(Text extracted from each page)
--------------------------------
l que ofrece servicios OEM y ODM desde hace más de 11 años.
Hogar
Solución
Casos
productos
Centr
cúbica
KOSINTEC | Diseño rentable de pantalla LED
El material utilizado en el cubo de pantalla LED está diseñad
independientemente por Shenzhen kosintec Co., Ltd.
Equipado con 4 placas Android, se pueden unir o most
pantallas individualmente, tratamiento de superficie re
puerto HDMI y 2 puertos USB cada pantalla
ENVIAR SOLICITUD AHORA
--------------------------------
• WORK ITEM:
Copy every line of the material above without changing anything, and keep the lines in their original order.

• TASK OUTPUT:
l que ofrece servicios OEM y ODM desde hace más de 11 años.
Hogar
Solución
Casos
productos
Centr
cúbica
KOSINTEC | Diseño rentable de pantalla LED
El material utilizado en el cubo de pantalla LED está diseñad
independientemente por Shenzhen kosintec Co., Ltd.
Equipado con 4 placas Android, se pueden unir o most
pantallas individualmente, tratamiento de superficie re
puerto HDMI y 2 puertos USB cada pantalla
ENVIAR SOLICITUD AHORA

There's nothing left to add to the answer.